MatchZoo-py
MatchZoo-py copied to clipboard
Error during training because of float length of sequence(?)
Describe the bug
Hi, I have the following issue:
when I am trying to train my model using trainer.run()
, I get the following error:
Traceback (most recent call last):
File "/Users/xx/.conda/envs/QL_QA/lib/python3.7/site-packages/IPython/core/interactiveshell.py", line 3331, in run_code
exec(code_obj, self.user_global_ns, self.user_ns)
File "<ipython-input-67-041e2033e90a>", line 1, in <module>
trainer.run()
File "/Users/xx/.conda/envs/QL_QA/lib/python3.7/site-packages/matchzoo/trainers/trainer.py", line 227, in run
self._run_epoch()
File "/Users/xx/.conda/envs/QL_QA/lib/python3.7/site-packages/matchzoo/trainers/trainer.py", line 251, in _run_epoch
for step, (inputs, target) in pbar:
File "/Users/xx/.conda/envs/QL_QA/lib/python3.7/site-packages/tqdm/std.py", line 1091, in __iter__
for obj in iterable:
File "/Users/xx/.conda/envs/QL_QA/lib/python3.7/site-packages/matchzoo/dataloader/dataloader.py", line 112, in __iter__
self._handle_callbacks_on_batch_unpacked(x, y)
File "/Users/xx/.conda/envs/QL_QA/lib/python3.7/site-packages/matchzoo/dataloader/dataloader.py", line 134, in _handle_callbacks_on_batch_unpacked
self._callback.on_batch_unpacked(x, y)
File "/Users/xx/.conda/envs/QL_QA/lib/python3.7/site-packages/matchzoo/dataloader/callbacks/padding.py", line 158, in on_batch_unpacked
self._pad_word_value, dtype=dtype)
File "/Users/xx/.conda/envs/QL_QA/lib/python3.7/site-packages/numpy/core/numeric.py", line 325, in full
a = empty(shape, dtype, order)
TypeError: 'numpy.float64' object cannot be interpreted as an integer
I am not 100% sure, but it seems to me that the error is caused by the fact that in my preprocessed datapack, length_right
is a float
instead of an int
(that seems to be the case in the toy datasets.).
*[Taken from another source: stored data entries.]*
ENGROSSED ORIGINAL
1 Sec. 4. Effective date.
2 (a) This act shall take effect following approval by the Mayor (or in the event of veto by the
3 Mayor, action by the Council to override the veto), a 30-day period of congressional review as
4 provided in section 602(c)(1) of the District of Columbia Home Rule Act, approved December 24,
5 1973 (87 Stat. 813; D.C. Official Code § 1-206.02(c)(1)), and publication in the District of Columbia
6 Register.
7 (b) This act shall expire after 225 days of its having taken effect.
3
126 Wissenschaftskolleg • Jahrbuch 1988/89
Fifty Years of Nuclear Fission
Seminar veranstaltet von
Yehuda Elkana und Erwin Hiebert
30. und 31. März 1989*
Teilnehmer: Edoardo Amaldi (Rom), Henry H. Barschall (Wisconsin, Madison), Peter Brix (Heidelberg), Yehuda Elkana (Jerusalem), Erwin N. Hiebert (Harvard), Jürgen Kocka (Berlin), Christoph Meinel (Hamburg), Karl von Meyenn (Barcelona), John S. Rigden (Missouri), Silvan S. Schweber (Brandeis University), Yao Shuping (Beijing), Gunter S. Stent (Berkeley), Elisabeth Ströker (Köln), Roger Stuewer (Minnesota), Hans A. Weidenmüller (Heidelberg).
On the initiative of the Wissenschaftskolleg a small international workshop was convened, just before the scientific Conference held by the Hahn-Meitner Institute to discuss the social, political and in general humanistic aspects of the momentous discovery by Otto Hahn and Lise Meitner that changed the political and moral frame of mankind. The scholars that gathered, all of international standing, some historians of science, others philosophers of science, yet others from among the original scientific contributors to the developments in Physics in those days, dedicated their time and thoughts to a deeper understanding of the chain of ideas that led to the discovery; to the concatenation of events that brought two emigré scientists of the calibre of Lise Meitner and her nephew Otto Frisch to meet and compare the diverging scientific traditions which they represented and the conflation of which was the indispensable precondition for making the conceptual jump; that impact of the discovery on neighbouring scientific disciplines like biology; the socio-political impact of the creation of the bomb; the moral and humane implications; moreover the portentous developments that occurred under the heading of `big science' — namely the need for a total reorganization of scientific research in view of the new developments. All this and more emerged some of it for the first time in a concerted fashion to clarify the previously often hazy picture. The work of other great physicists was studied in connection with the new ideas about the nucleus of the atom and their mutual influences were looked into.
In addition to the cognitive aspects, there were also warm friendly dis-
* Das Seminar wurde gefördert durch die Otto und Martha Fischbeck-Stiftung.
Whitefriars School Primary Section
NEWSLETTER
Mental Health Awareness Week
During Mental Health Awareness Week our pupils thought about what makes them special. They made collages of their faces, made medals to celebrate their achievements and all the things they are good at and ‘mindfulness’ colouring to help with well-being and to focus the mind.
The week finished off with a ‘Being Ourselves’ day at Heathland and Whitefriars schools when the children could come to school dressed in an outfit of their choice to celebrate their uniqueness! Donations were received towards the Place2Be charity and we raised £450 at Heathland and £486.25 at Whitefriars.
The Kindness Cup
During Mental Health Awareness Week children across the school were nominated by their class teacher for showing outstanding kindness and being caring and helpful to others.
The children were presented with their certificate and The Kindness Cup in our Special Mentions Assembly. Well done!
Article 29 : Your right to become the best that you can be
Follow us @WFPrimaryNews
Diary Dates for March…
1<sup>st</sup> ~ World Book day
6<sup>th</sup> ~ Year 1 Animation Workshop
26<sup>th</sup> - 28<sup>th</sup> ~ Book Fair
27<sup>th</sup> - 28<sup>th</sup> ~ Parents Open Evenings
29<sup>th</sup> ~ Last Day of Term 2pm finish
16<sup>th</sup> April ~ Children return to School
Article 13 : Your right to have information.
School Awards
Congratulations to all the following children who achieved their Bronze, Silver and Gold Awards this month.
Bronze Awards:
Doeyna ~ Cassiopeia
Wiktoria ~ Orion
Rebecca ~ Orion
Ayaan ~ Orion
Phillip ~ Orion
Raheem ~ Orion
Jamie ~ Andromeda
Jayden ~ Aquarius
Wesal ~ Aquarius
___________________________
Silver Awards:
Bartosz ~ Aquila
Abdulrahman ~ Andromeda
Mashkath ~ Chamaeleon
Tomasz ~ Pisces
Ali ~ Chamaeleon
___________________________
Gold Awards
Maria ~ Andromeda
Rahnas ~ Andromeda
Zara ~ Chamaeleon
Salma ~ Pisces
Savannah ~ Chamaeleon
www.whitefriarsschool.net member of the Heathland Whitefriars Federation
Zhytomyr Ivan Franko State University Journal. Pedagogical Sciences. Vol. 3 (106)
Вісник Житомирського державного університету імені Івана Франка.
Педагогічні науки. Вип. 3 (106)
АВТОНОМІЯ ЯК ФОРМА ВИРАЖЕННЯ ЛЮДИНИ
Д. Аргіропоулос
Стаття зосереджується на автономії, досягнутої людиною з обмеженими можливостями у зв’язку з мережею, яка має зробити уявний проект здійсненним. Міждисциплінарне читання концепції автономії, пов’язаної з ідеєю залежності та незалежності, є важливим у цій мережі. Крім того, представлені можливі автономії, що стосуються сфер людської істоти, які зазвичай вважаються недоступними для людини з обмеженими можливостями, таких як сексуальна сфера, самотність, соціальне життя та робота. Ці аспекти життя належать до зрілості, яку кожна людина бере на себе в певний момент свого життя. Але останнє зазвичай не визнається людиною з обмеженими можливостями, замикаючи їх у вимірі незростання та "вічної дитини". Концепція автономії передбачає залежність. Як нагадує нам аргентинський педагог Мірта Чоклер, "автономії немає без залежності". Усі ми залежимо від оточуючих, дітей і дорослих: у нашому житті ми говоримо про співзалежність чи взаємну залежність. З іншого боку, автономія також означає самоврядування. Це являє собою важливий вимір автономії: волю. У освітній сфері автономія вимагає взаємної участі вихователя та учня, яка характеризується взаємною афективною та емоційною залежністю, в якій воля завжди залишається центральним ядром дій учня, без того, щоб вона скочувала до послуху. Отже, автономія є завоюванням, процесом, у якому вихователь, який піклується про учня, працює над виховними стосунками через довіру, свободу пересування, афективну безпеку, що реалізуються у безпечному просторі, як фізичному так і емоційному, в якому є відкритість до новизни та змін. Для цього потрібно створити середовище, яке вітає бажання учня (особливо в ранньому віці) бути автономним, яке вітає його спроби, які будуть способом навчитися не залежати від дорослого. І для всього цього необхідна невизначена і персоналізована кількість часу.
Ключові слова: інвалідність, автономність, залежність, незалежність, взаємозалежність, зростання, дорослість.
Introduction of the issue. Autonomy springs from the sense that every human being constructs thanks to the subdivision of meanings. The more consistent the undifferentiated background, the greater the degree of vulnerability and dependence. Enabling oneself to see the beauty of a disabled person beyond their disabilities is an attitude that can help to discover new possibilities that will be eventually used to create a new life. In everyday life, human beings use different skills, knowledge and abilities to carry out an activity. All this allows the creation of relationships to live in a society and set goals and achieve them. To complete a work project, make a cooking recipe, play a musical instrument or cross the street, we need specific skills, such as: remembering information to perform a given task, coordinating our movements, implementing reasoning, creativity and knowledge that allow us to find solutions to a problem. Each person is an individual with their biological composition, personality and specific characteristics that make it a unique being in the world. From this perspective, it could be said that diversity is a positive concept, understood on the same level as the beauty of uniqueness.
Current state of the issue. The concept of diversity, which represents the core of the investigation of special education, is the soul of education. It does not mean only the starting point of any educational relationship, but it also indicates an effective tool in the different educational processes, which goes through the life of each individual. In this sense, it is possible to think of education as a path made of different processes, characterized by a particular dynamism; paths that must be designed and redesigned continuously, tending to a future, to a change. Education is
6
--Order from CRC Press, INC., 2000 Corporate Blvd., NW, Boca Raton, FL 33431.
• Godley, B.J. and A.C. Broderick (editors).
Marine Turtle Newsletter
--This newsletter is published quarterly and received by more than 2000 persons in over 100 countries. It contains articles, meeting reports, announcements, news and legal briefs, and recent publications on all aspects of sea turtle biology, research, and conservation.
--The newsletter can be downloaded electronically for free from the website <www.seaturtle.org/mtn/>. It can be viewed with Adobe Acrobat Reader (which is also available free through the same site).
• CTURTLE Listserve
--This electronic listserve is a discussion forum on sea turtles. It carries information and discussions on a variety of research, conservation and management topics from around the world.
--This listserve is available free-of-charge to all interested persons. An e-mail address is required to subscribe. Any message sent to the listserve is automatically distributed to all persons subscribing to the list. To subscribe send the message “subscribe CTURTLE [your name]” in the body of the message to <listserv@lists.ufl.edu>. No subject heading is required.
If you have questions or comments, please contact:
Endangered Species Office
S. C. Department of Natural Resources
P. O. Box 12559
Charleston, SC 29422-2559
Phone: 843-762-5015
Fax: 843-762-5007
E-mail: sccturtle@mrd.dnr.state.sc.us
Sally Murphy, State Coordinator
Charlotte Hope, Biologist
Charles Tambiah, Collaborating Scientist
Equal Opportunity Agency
>> toy_datapack.frame()[['length_right','length_left']]
Out[13]:
length_right length_left
0 58 29
1 41 29
2 41 29
3 61 29
4 128 29
5 126 85
6 128 85
while
train_pack = mz.DataPack(relation=relation[relation.id_left.isin(qids['train'])].reset_index(drop=True),
left=left[left.index.isin(qids['train'])],
# right=right_train,
right=right_dict['train'],
)
train_pack.frame().head().dtypes
Out[78]:
id_left object
text_left object
id_right object
text_right object
length_right float64
label float64
dtype: object
It also seems weird to me that this is happening, since to my understanding, the built-in python len
function should return an int
.
right_train['length_right'] = right_train.text_right.apply(len)
Out[15]:
text_right length_right
id_right
clueweb09-en0007-21-42346 Welcome | Logout Log In | Sign Up The Huffingt... 4039
clueweb09-enwp03-01-16807 Ann Dunham From Wikipedia, the free encycloped... 32225
clueweb09-en0010-93-11767 Home Contact Us Bookmark Us Receive Family Tre... 5112
clueweb09-enwp01-36-17161 Maya Soetoro-Ng From Wikipedia, the free encyc... 8279
clueweb09-enwp00-34-05344 Barack Obama, Sr. From Wikipedia, the free enc... 14448
clueweb09-enwp00-34-05347 Barack Obama, Sr. From Wikipedia, the free enc... 14478
I am preparing my data using mz.autoprepare
and the models I've tried to use are KNRM
and DRMM
, but the same issue still occurs.
My matchzoo.version`. = 1.1.1
I confirmed what I mentioned earlier regarding the cause of this problem:
I changed my script to a previous version, where a different document selection process (basically initial retrieval) was used, and indeed I observed that the training was running normally and the length_right
was int
instead of float
.
Any ideas on what might be going wrong here or whether there should be a catch in the framework to fix that (eg. converting floats to int)?